Por José Romero
Araújo Cardoso
Parecia estar vivendo um pesadelo quando acionou o mecanismo que impulsionou
velocidade à velha locomotiva, pois aquela seria sua última viagem conduzindo a
composição férrea transportando passageiros, a qual, em verdade, passou a ser
nos últimos vinte e três anos como um membro da família.
Não era a aposentadoria que estava chegando e sim a desativação do ramal
ferroviário que estava acontecendo, algo que considerava inamissível em um país
dito civilizado, cuja economia dependia diretamente da viabilidade dos meios de
transportes a fim de escoar a produção e as pessoas.

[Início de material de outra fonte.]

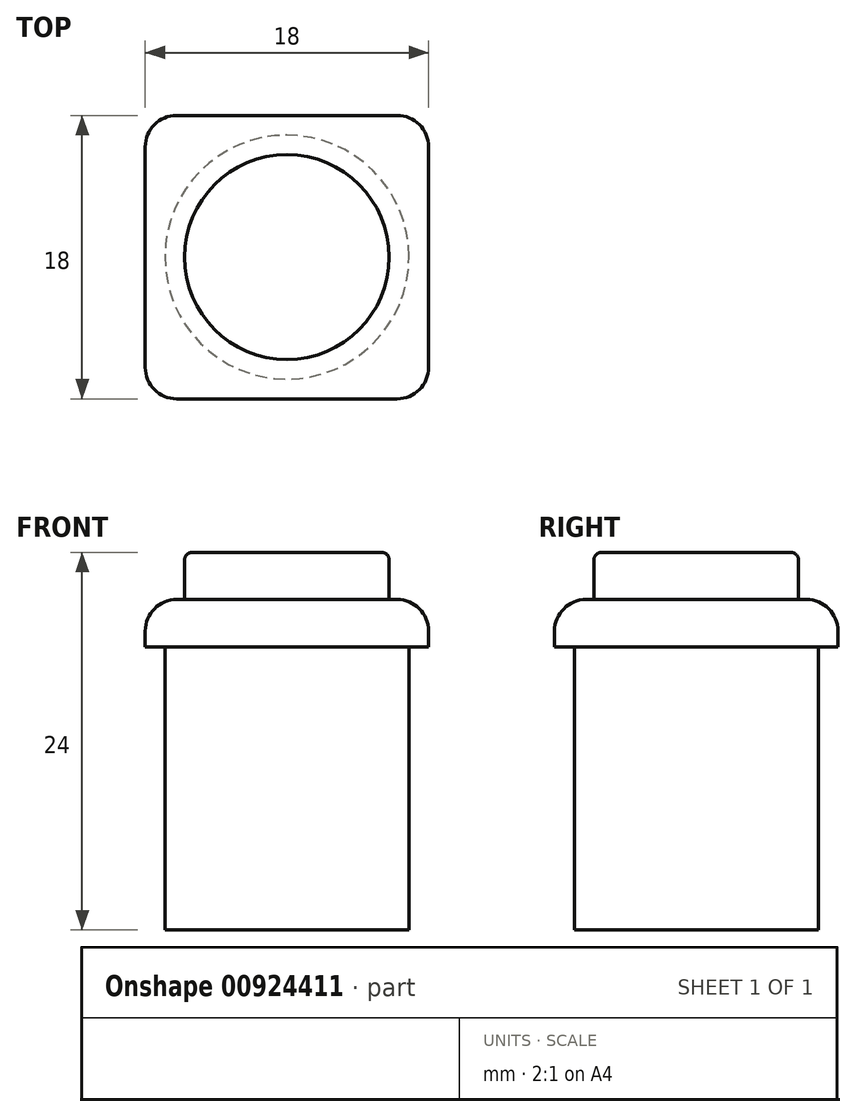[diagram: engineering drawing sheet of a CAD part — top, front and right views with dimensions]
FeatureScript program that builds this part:
annotation { "Feature Type Name" : "Feature", "Feature Type Description" : "" }
export const myFeature = defineFeature(function(context is Context, id is Id, definition is map)
    precondition{}
    {
        {
            var Q0;
            Q0=qCreatedBy(makeId("Top.planeOp"),FACE);
            var sketch = newSketch(context, id + "F0", { "sketchPlane" : qUnion([Q0])});
            skLineSegment(sketch, "E0.bottom", {"start": v(9, -9) * mm, "end": v(-9, -9) * mm});
            skLineSegment(sketch, "E0.top", {"start": v(9, 9) * mm, "end": v(-9, 9) * mm});
            skLineSegment(sketch, "E0.left", {"start": v(9, -9) * mm, "end": v(9, 9) * mm});
            skLineSegment(sketch, "E0.right", {"start": v(-9, -9) * mm, "end": v(-9, 9) * mm});
            skPoint(sketch, "E0.middle", {"position": v(0, 0) * mm});
            skSolve(sketch);
        }
        {
            var Q0;
            Q0 = qSketchRegion(id + "F0", true);
            extrude(context, id + "F1", {"entities" : qUnion([Q0]), "depth" : 3 * mm, "offsetDistance" : 25 * mm});
        }
        {
            var Q0;
            Q0=makeQuery(id+"F1.opExtrude","CAP_FACE",FACE,{"disambiguationData":[OSD([sQuery(id+"F0.wireOp",EDGE,"E0.bottom"),sQuery(id+"F0.wireOp",EDGE,"E0.top"),sQuery(id+"F0.wireOp",EDGE,"E0.left"),sQuery(id+"F0.wireOp",EDGE,"E0.right")])],"isStart":false});
            var sketch = newSketch(context, id + "F2", { "sketchPlane" : qUnion([Q0])});
            skCircle(sketch, "E1", {"center": v(0, 0) * mm, "radius": 6.5 * mm});
            skSolve(sketch);
        }
        {
            var Q0;
            Q0=makeQuery(id+"F2.imprint","IMPRINT",FACE,{"disambiguationData":[TD([[makeQuery(id+"F2.imprint","IMPRINT",EDGE,{"derivedFrom":sQuery(id+"F2.wireOp",EDGE,"E1")}),1.0]])]});
            extrude(context, id + "F3", {"entities" : qUnion([Q0]), "operationType" : NewBodyOperationType.ADD, "depth" : 3 * mm, "offsetDistance" : 25 * mm});
        }
        {
            var Q0;
            Q0=makeQuery(id+"F1.opExtrude","CAP_EDGE",EDGE,{"disambiguationData":[OSD([sQuery(id+"F0.wireOp",EDGE,"E0.left")])],"isStart":false});
            var Q1;
            Q1=makeQuery(id+"F1.opExtrude","CAP_EDGE",EDGE,{"disambiguationData":[OSD([sQuery(id+"F0.wireOp",EDGE,"E0.top")])],"isStart":false});
            var Q2;
            Q2=makeQuery(id+"F1.opExtrude","CAP_EDGE",EDGE,{"disambiguationData":[OSD([sQuery(id+"F0.wireOp",EDGE,"E0.right")])],"isStart":false});
            var Q3;
            Q3=makeQuery(id+"F1.opExtrude","CAP_EDGE",EDGE,{"disambiguationData":[OSD([sQuery(id+"F0.wireOp",EDGE,"E0.bottom")])],"isStart":false});
            var Q4;
            Q4=makeQuery(id+"F1.opExtrude","SWEPT_EDGE",EDGE,{"disambiguationData":[OSD([sQuery(id+"F0.wireOp",EDGE,"E0.bottom"),sQuery(id+"F0.wireOp",EDGE,"E0.right")])]});
            var Q5;
            Q5=makeQuery(id+"F1.opExtrude","SWEPT_EDGE",EDGE,{"disambiguationData":[OSD([sQuery(id+"F0.wireOp",EDGE,"E0.top"),sQuery(id+"F0.wireOp",EDGE,"E0.right")])]});
            var Q6;
            Q6=makeQuery(id+"F1.opExtrude","SWEPT_EDGE",EDGE,{"disambiguationData":[OSD([sQuery(id+"F0.wireOp",EDGE,"E0.bottom"),sQuery(id+"F0.wireOp",EDGE,"E0.left")])]});
            var Q7;
            Q7=makeQuery(id+"F1.opExtrude","SWEPT_EDGE",EDGE,{"disambiguationData":[OSD([sQuery(id+"F0.wireOp",EDGE,"E0.top"),sQuery(id+"F0.wireOp",EDGE,"E0.left")])]});
            fillet(context, id + "F4", {"entities" : qUnion([Q0, Q1, Q2, Q3, Q4, Q5, Q6, Q7]), "radius" : 2 * mm, "tangentPropagation" : true, "allowEdgeOverflow" : false});
        }
        {
            var Q0;
            Q0=makeQuery(id+"F3.opExtrude","CAP_EDGE",EDGE,{"disambiguationData":[OSD([sQuery(id+"F2.wireOp",EDGE,"E1")])],"isStart":false});
            fillet(context, id + "F5", {"entities" : qUnion([Q0]), "radius" : 0.5 * mm, "tangentPropagation" : true, "allowEdgeOverflow" : false});
        }
        {
            var Q0;
            Q0=makeQuery(id+"F1.opExtrude","CAP_FACE",FACE,{"disambiguationData":[OSD([sQuery(id+"F0.wireOp",EDGE,"E0.bottom"),sQuery(id+"F0.wireOp",EDGE,"E0.top"),sQuery(id+"F0.wireOp",EDGE,"E0.left"),sQuery(id+"F0.wireOp",EDGE,"E0.right")])],"isStart":true});
            var sketch = newSketch(context, id + "F6", { "sketchPlane" : qUnion([Q0])});
            skCircle(sketch, "E2", {"center": v(0, 0) * mm, "radius": 7.75 * mm});
            skSolve(sketch);
        }
        {
            var Q0;
            Q0=makeQuery(id+"F6.imprint","IMPRINT",FACE,{"disambiguationData":[TD([[makeQuery(id+"F6.imprint","IMPRINT",EDGE,{"derivedFrom":sQuery(id+"F6.wireOp",EDGE,"E2")}),1.0]])]});
            extrude(context, id + "F7", {"entities" : qUnion([Q0]), "operationType" : NewBodyOperationType.ADD, "depth" : 18 * mm, "offsetDistance" : 25 * mm});
        }
    });
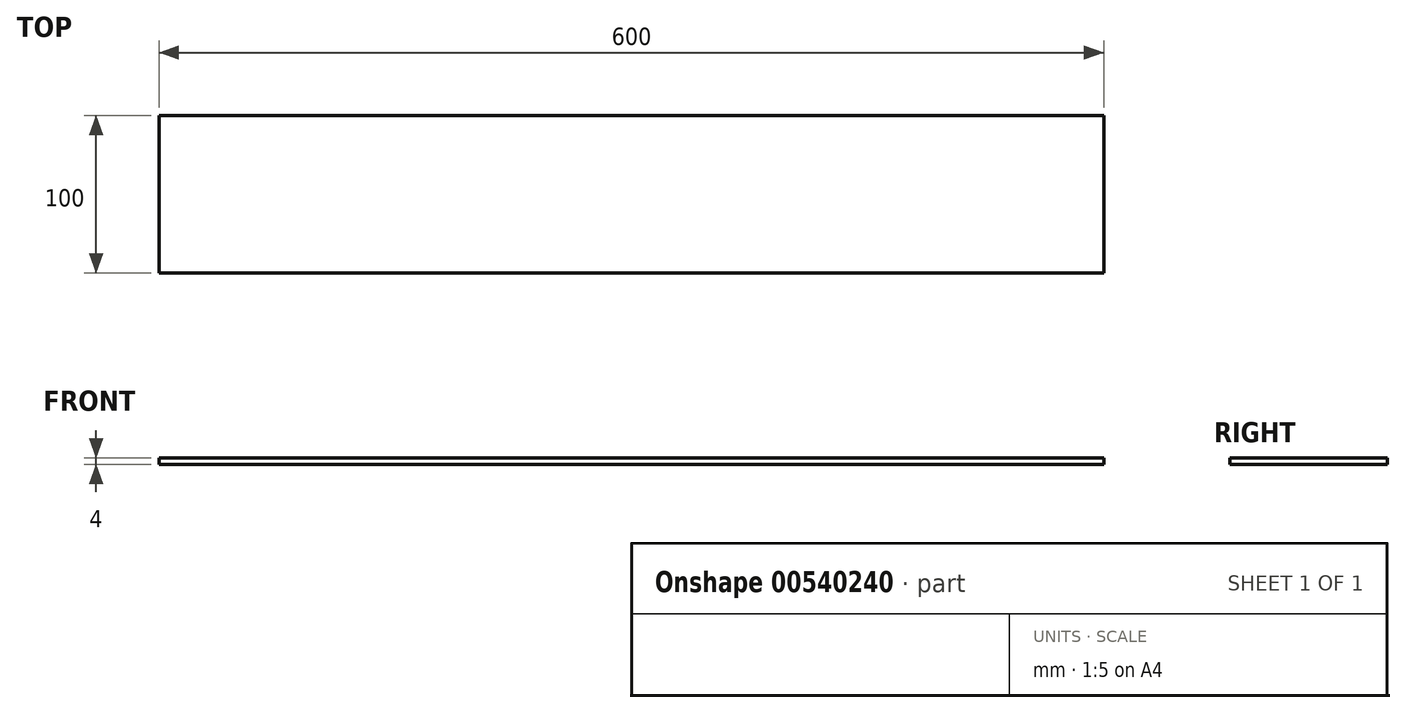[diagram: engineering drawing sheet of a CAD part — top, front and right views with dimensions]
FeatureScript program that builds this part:
annotation { "Feature Type Name" : "Feature", "Feature Type Description" : "" }
export const myFeature = defineFeature(function(context is Context, id is Id, definition is map)
    precondition{}
    {
        {
            var Q0;
            Q0=qCreatedBy(makeId("Top.planeOp"),FACE);
            var sketch = newSketch(context, id + "F0", { "sketchPlane" : qUnion([Q0])});
            skLineSegment(sketch, "E0.bottom", {"start": v(300, -50) * mm, "end": v(-300, -50) * mm});
            skLineSegment(sketch, "E0.top", {"start": v(300, 50) * mm, "end": v(-300, 50) * mm});
            skLineSegment(sketch, "E0.left", {"start": v(300, -50) * mm, "end": v(300, 50) * mm});
            skLineSegment(sketch, "E0.right", {"start": v(-300, -50) * mm, "end": v(-300, 50) * mm});
            skPoint(sketch, "E0.middle", {"position": v(0, 0) * mm});
            skSolve(sketch);
        }
        {
            var Q0;
            Q0=makeQuery(id+"F0.imprint","IMPRINT",FACE,{"disambiguationData":[TD([[makeQuery(id+"F0.imprint","IMPRINT",EDGE,{"derivedFrom":sQuery(id+"F0.wireOp",EDGE,"E0.bottom")}),-1.0]])]});
            extrude(context, id + "F1", {"entities" : qUnion([Q0]), "depth" : 4 * mm, "offsetDistance" : 25 * mm});
        }
    });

Entre tantos problemas enfrentados, agora aparecia mais um, pois a incorporação
em outro setor era uma incógnita que o acompanharia na última viagem como
maquinista da velha estrada de ferro. Falavam em contenção de despesas, em
dispensa de pessoal, etc.
O trem começou a ganhar velocidade, fazendo tremer trilhos e dormentes
envelhecidos pelo tempo. O descaso com o meio de transporte estava tão visível
que a manutenção não vinha sendo feita há muito tempo.
Reflexões começaram a ser feitas pelo velho maquinista, sobre as razões de
tamanha irresponsabilidade para com a coletividade. Inteligente, leitor ávido
quando tinha tempo, lembrou-se que o modelo de substituição de importações
adotado pelo governo federal a partir de 1956 priorizou a indústria
automobilística em detrimento de transportes de massas.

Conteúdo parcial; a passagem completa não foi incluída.